Microsoft is making some important changes to its Copilot AI assistant today. There’s a new groups feature that adds multiple people to a CoPilot chat, memories to let CoPilot learn things about you, a new “real conversations” mode that will bring back some of CoPilot’s early personality, and much more.
Copilot Groups are designed for groups of friends, classmates, and even teammates to use Copilot in the same session. Microsoft is targeting it at people who need to make a plan or solve problems together, and the company is supporting up to 32 people in Copilot groups, in an effort to make AI more social.
“My guess is you’ll see groups of two or three dominating this,” Jacob Andreu, CVP of product and development at Microsoft AI, said in an interview. The Verge“I think it’s actually going to be a lot of smaller groups, it won’t be like you suddenly have AI in your long-running group chat.”
While Copilot Groups seems like it’s more suited for a work environment, it’s launching today only inside the US consumer version of Copilot, not inside the business-focused Microsoft 365 Copilot. However, this may change in the future. “I think it’s going to be amazing in terms of work,” Andreu says. “Bringing these kinds of experiences to Microsoft 365 is going to be really important.”
Microsoft is also adding an optional “Real Talk” mode to Copilot that will adapt to the way you ask questions and yield more challenging responses. When Microsoft first launched Copilot as its Bing AI chatbot, she could often be prompted to refer to herself as Sydney and would sometimes respond rudely to users. Although the actual conversation mode doesn’t bring back all the silliness of Sydney, it looks like the copilot is going to get a lot more personality in its responses.
“This mode will match your tone in a real conversation, add your perspective, and maybe be a little funnier than people expect,” says Andreu. “It’s also going to challenge you, so it’s not going to agree with everything you say.” Actual conversation won’t be the default mode, it’ll just be another mode that you select in the dropdown menu, and it’s also limited to text only and not CoPilot’s voice mode.

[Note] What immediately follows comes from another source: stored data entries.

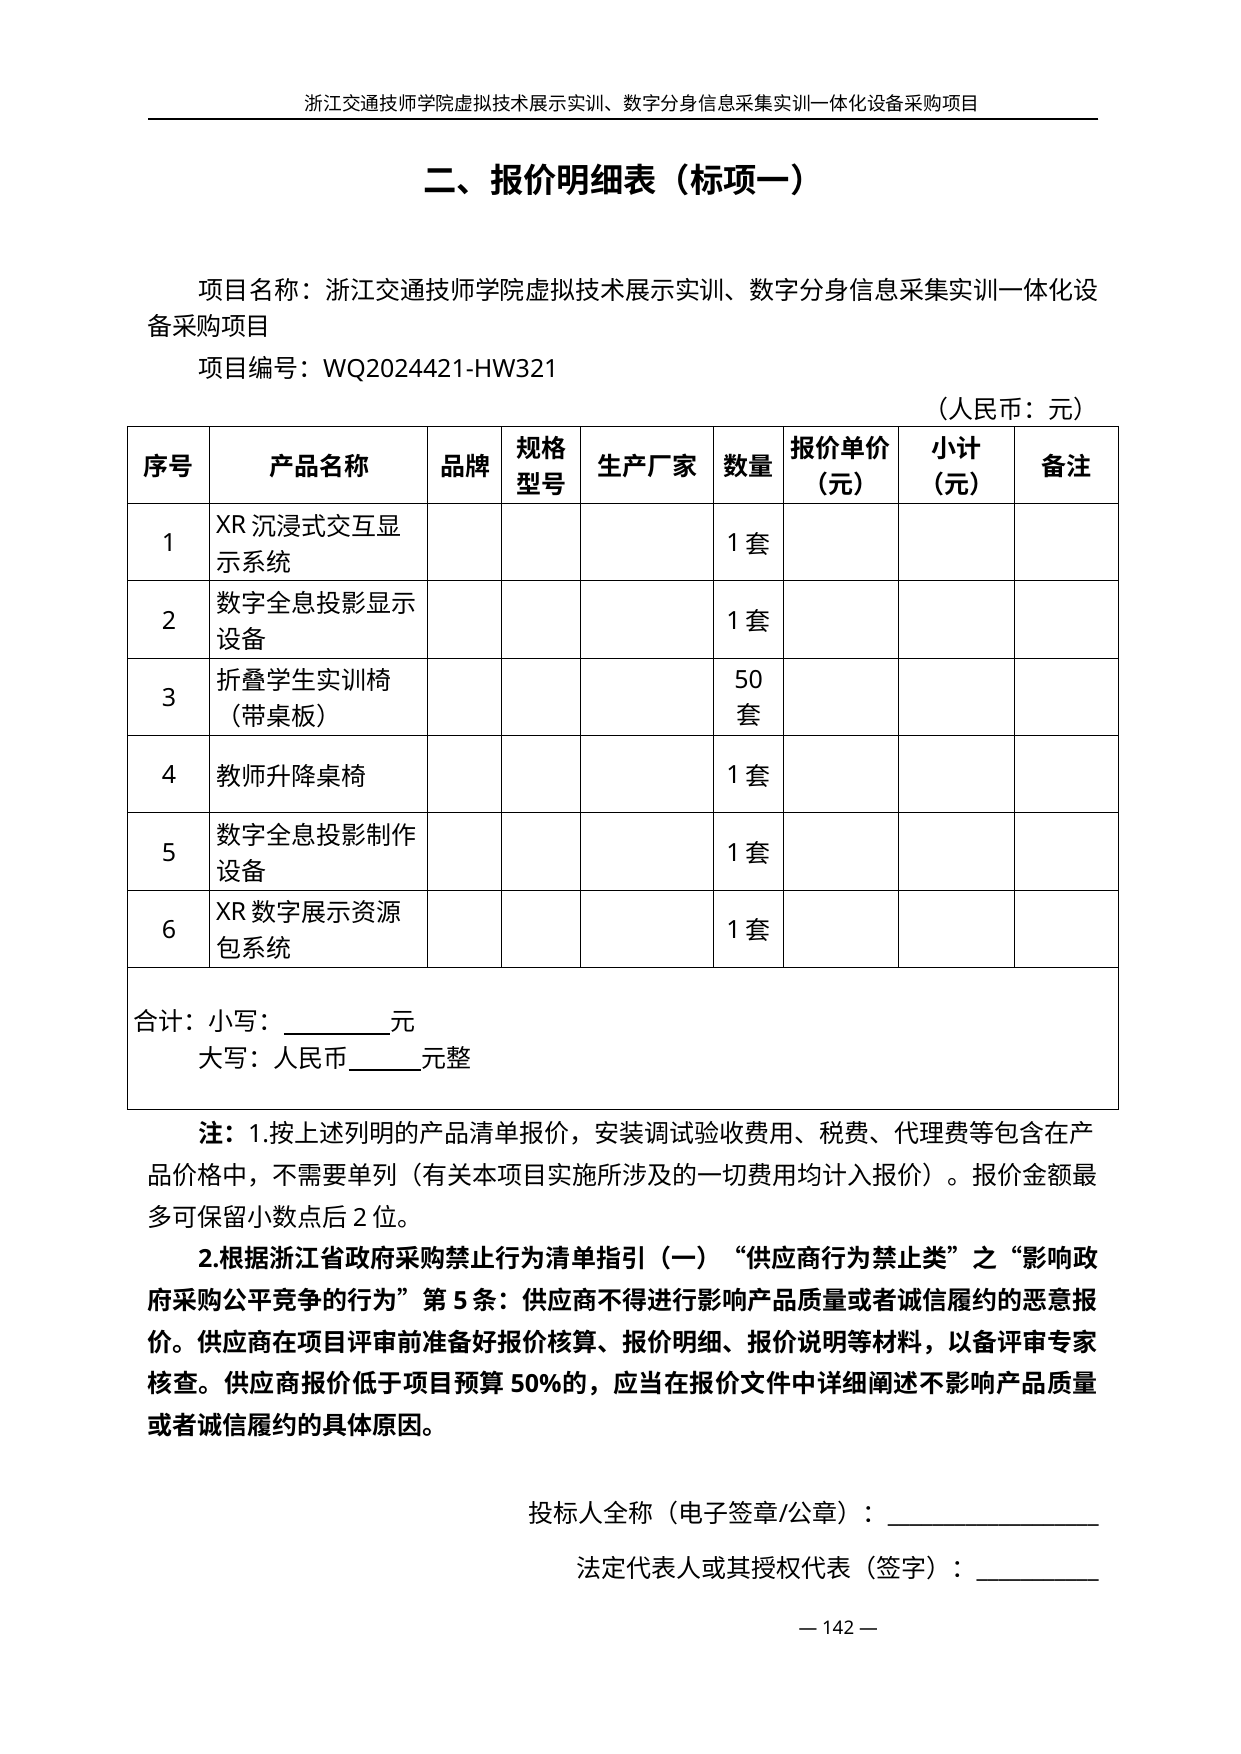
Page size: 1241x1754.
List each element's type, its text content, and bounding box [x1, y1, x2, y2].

table_cell [899, 813, 1014, 889]
table_cell [784, 813, 898, 889]
table_cell [784, 736, 898, 812]
table_header 规格型号 [502, 427, 580, 503]
table_cell 合计：小写： 元 大写：人民币 元整 [128, 968, 1118, 1108]
table_cell [428, 581, 501, 658]
table_header 数量 [714, 427, 783, 503]
table_header 生产厂家 [581, 427, 713, 503]
text 注：1.按上述列明的产品清单报价，安装调试验收费用、税费、代理费等包含在产品价格中，不需要单列（有关本项目实施所涉及的一切费用均计入报价）。报价金额最多可保留小数点后2位。 [148, 1110, 1098, 1234]
table_cell 50套 [714, 659, 783, 735]
table_cell [502, 659, 580, 735]
table_cell 折叠学生实训椅（带桌板） [210, 659, 427, 735]
table_cell [581, 659, 713, 735]
table_cell [899, 659, 1014, 735]
table_cell [1015, 504, 1118, 580]
table_cell [784, 504, 898, 580]
table_cell 6 [128, 891, 209, 967]
table_cell 教师升降桌椅 [210, 736, 427, 812]
table_cell [502, 736, 580, 812]
table_cell [784, 891, 898, 967]
table_cell [1015, 659, 1118, 735]
table_cell [899, 581, 1014, 658]
table_cell 4 [128, 736, 209, 812]
text 二、报价明细表（标项一） [148, 153, 1098, 202]
table_cell [581, 891, 713, 967]
table_cell [428, 891, 501, 967]
table_cell 3 [128, 659, 209, 735]
text 投标人全称（电子签章/公章）：___________________ [148, 1494, 1098, 1530]
table_cell 1 [128, 504, 209, 580]
text 法定代表人或其授权代表（签字）：___________ [148, 1548, 1098, 1584]
table_cell 1套 [714, 813, 783, 889]
table_cell [784, 659, 898, 735]
table_cell [1015, 891, 1118, 967]
text 2.根据浙江省政府采购禁止行为清单指引（一）“供应商行为禁止类”之“影响政府采购公平竞争的行为”第5条：供应商不得进行影响产品质量或者诚信履约的恶意报价。供应商在项目评审前准备好报价核算、报价明细、报价说明等材料，以备评审专家核查。供应商报价低于项目预算50%的，应当在报价文件中详细阐述不影响产品质量或者诚信履约的具体原因。 [148, 1234, 1098, 1443]
table_cell [502, 504, 580, 580]
table_cell 1套 [714, 504, 783, 580]
table_header 备注 [1015, 427, 1118, 503]
table_header 序号 [128, 427, 209, 503]
table_cell [428, 659, 501, 735]
table_cell [1015, 736, 1118, 812]
table_cell [502, 581, 580, 658]
table_cell [428, 813, 501, 889]
text （人民币：元） [148, 389, 1098, 426]
table_cell [581, 813, 713, 889]
table_cell [581, 504, 713, 580]
table_cell [1015, 813, 1118, 889]
table_cell XR数字展示资源包系统 [210, 891, 427, 967]
table_cell [899, 504, 1014, 580]
table_cell XR沉浸式交互显示系统 [210, 504, 427, 580]
table_header 产品名称 [210, 427, 427, 503]
table_cell [428, 736, 501, 812]
table_cell 1套 [714, 891, 783, 967]
table_header 小计 （元） [899, 427, 1014, 503]
text 项目名称：浙江交通技师学院虚拟技术展示实训、数字分身信息采集实训一体化设备采购项目 [148, 270, 1098, 343]
table_cell [502, 891, 580, 967]
table_cell [502, 813, 580, 889]
table_cell 5 [128, 813, 209, 889]
table_cell [899, 891, 1014, 967]
table_cell 数字全息投影制作设备 [210, 813, 427, 889]
table_cell [1015, 581, 1118, 658]
table_cell [428, 504, 501, 580]
table_cell 1套 [714, 736, 783, 812]
table_cell [581, 736, 713, 812]
table_header 报价单价（元） [784, 427, 898, 503]
table_cell 2 [128, 581, 209, 658]
table_cell 数字全息投影显示设备 [210, 581, 427, 658]
table_cell 1套 [714, 581, 783, 658]
table_cell [581, 581, 713, 658]
table_cell [899, 736, 1014, 812]
text 项目编号：WQ2024421-HW321 [148, 348, 1098, 384]
table_header 品牌 [428, 427, 501, 503]
table_cell [784, 581, 898, 658]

However, actual conversations will be able to take advantage of CoPilot’s improved memory features. Andreu explains, “Copilot’s memory is getting much better. It will be able to remember facts about you, people you care about, your life and things you’re working on.”
You’ll also be able to control what CoPilot knows about you. “You’ll be able to see a list of everything that Copilot knows about you, and you’ll be able to go in and remove things,” says Andreu. “We’re really investing in and doing a lot of that through conversation.” For example, you’ll be able to use the CoPilot voice mode to tell the AI assistant to forget everything it knows about your partner.
Copilot is also changing the way health questions are answered and drawing on answers from trusted sources like Harvard Health. “CoPilot also helps you find the right doctors quickly and confidently based on location, language, and other preferences,” says Microsoft.
Microsoft is also updating its CoPilot voice mode to introduce a new Clippy-like character, Miko. It will react with real-time expressions and bounce around the CoPilot window. It also has a Learn Live mode that acts like a tutor. You can read all about Mico right here.